Same mean. Different reality

# ----------------------------
# Two groups:
# A = Normal (balanced)
# B = Has an issue (outliers / skew)
# ----------------------------
set.seed(1)

# Group A: normal distribution
group_A <- rnorm(50, mean = 75, sd = 5)

# Group B: mostly normal but with a "problem" (few extreme high outliers)
group_B <- rnorm(50, mean = 75, sd = 5)
group_B[1:5] <- group_B[1:5] + 25   # add extreme values (the "issue")

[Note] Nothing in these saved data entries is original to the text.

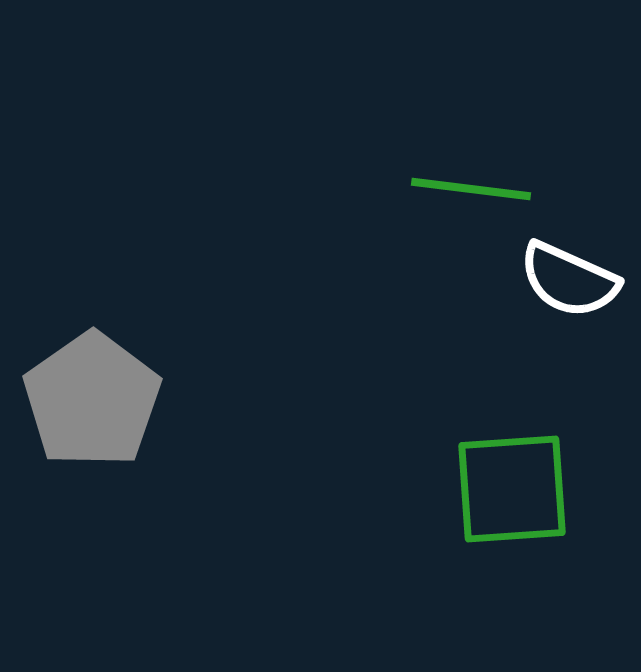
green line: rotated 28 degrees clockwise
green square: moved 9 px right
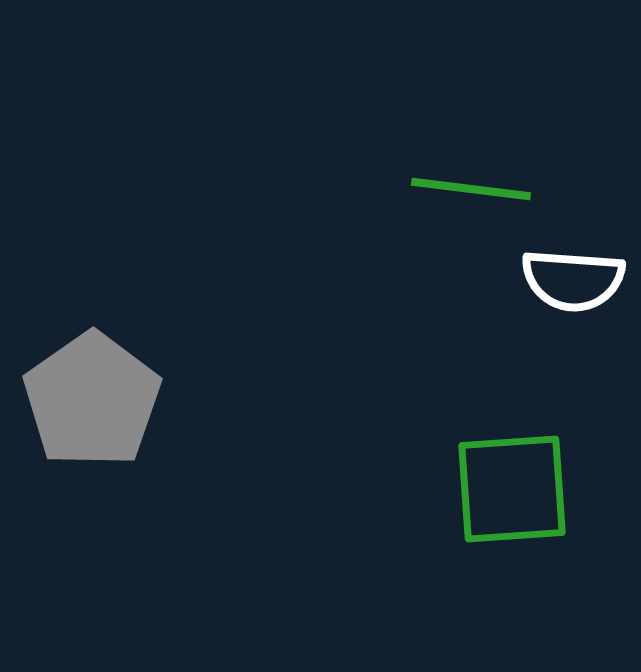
white semicircle: moved 4 px right; rotated 20 degrees counterclockwise
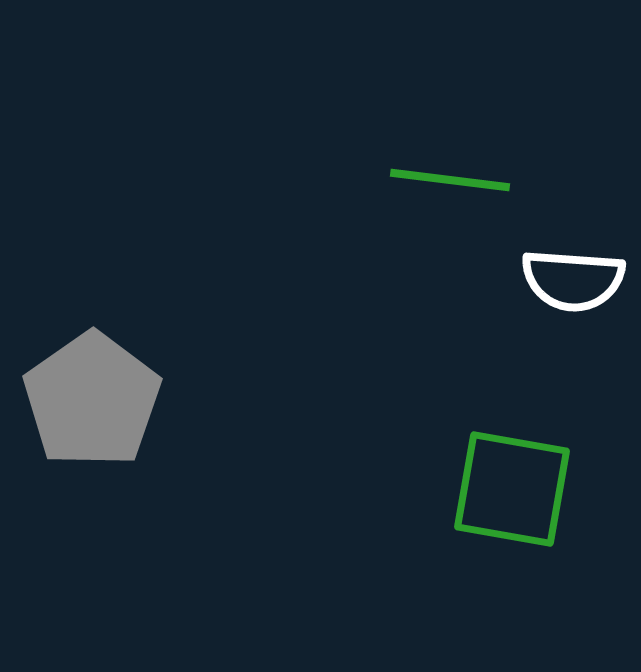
green line: moved 21 px left, 9 px up
green square: rotated 14 degrees clockwise
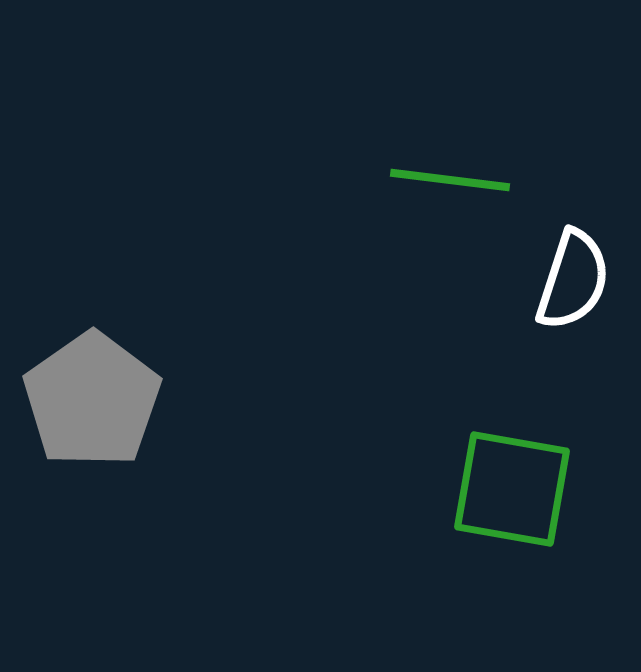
white semicircle: rotated 76 degrees counterclockwise
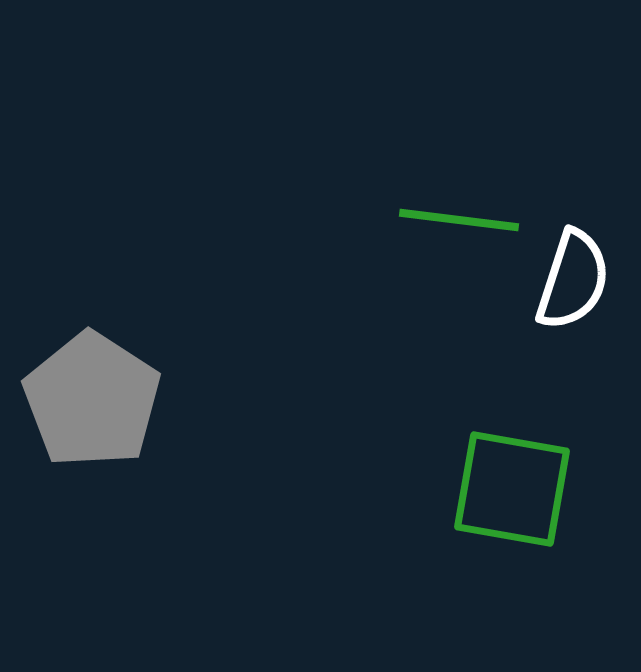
green line: moved 9 px right, 40 px down
gray pentagon: rotated 4 degrees counterclockwise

# Make means (almost) equal by shifting Group B
group_B <- group_B + (mean(group_A) - mean(group_B))

# Check means
mean(group_A)
## [1] 75.50224
mean(group_B)
## [1] 75.50224
# ----------------------------
# Histograms (side-by-side)
# ----------------------------
par(mfrow=c(1,2))

hist(group_A, main="Group A (Normal)", xlab="Scores")
abline(v=mean(group_A), col="red", lwd=2)

hist(group_B, main="Group B (Issue/Outliers)", xlab="Scores")
abline(v=mean(group_B), col="red", lwd=2)

# ----------------------------
# Boxplot
# ----------------------------
par(mfrow=c(1,1))

boxplot(group_A, group_B,
        names=c("A (Normal)", "B (Issue)"),
        main="Same Mean, Different Reality",
        ylab="Scores")

points(c(1,2), c(mean(group_A), mean(group_B)), col="red", pch=19)

Interpretation

Although both student groups share the same mean score, their performance patterns are fundamentally different.

In Group A, the scores are evenly distributed around the mean, which makes the average a reliable summary of performance.

In Group B, a small number of high scores increased the mean, while most students performed below that level.

This demonstrates an important principle:

The mean describes the center. It does not describe the shape.

Statistical interpretation requires looking beyond the number to understand the structure of the data.